> **Exercise**:
From the data below, return each line in which the string "Design" is found.

[Stored records]
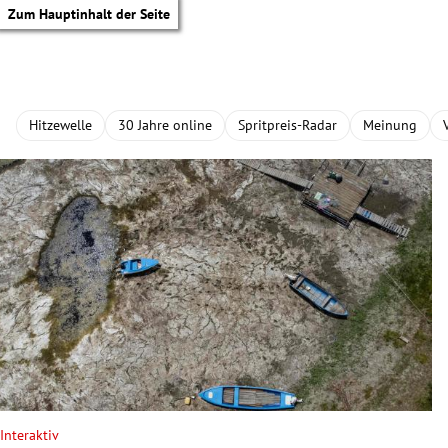
Zum Hauptinhalt der Seite
Hitzewelle
30 Jahre online
Spritpreis-Radar
Meinung
tik Untermenü
Interaktiv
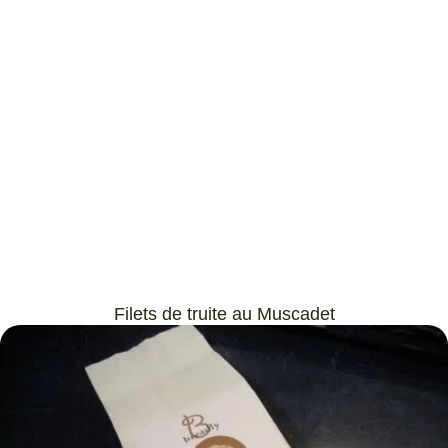
Filets de truite au Muscadet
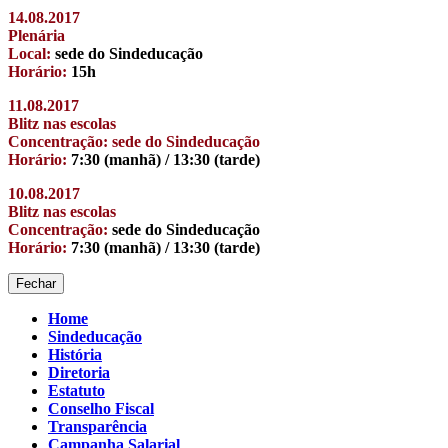
14.08.2017
Plenária
Local:
sede do Sindeducação
Horário:
15h
11.08.2017
Blitz nas escolas
Concentração: sede do Sindeducação
Horário:
7:30 (manhã) / 13:30 (tarde)
10.08.2017
Blitz nas escolas
Concentração:
sede do Sindeducação
Horário:
7:30 (manhã) / 13:30 (tarde)
Fechar
Home
Sindeducação
História
Diretoria
Estatuto
Conselho Fiscal
Transparência
Campanha Salarial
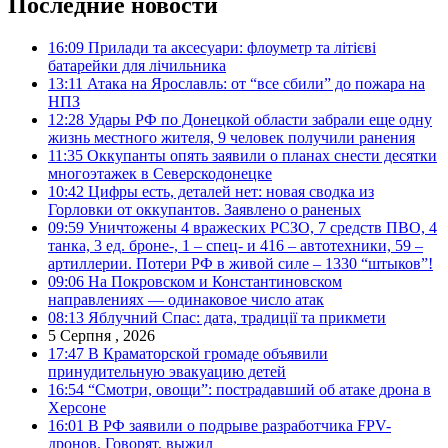
Последние новости
16:09
Прилади та аксесуари: флоуметр та літієві
батарейки для лічильника
13:11
Атака на Ярославль: от “все сбили” до пожара на
НПЗ
12:28
Удары РФ по Донецкой области забрали еще одну
жизнь местного жителя, 9 человек получили ранения
11:35
Оккупанты опять заявили о планах снести десятки
многоэтажек в Северскодонецке
10:42
Цифры есть, деталей нет: новая сводка из
Горловки от оккупантов. Заявлено о раненых
09:59
Уничтожены 4 вражеских РСЗО, 7 средств ПВО, 4
танка, 3 ед. броне-, 1 – спец- и 416 – автотехники, 59 –
артиллерии. Потери РФ в живой силе – 1330 “штыков”!
09:06
На Покровском и Константиновском
направлениях — одинаковое число атак
08:13
Яблучний Спас: дата, традиції та прикмети
5 Серпня , 2026
17:47
В Краматорской громаде объявили
принудительную эвакуацию детей
16:54
“Смотри, овощи”: пострадавший об атаке дрона в
Херсоне
16:01
В РФ заявили о подрыве разработчика FPV-
дронов. Говорят, выжил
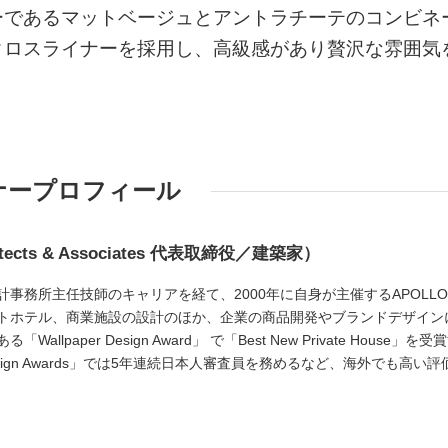
ーであるマットベージュとアントラチーテのコンビネ
クロスライナーを採用し、高級感があり贅沢な雰囲気
ナープロフィール
tects & Associates 代表取締役／建築家）
事務所主任技師のキャリアを経て、2000年に自身が主催するAPOLL
トホテル、商業施設の設計のほか、企業の商品開発やブランドデザイン
lpaper Design Award」 で「Best New Private House」を受
s Design Awards」では5年連続日本人審査員を務めるなど、海外でも高い評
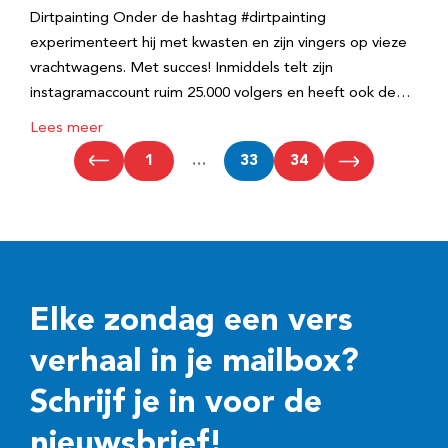
Dirtpainting Onder de hashtag #dirtpainting
experimenteert hij met kwasten en zijn vingers op vieze
vrachtwagens. Met succes! Inmiddels telt zijn
instagramaccount ruim 25.000 volgers en heeft ook de…
Lees meer
1
…
33
34
Elke zondag een vers
verhaal in je mailbox?
Schrijf je in voor de
nieuwsbrief!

> **Task response**:
lpaper Design Award」 で「Best New Private House」を受
s Design Awards」では5年連続日本人審査員を務めるなど、海外でも高い評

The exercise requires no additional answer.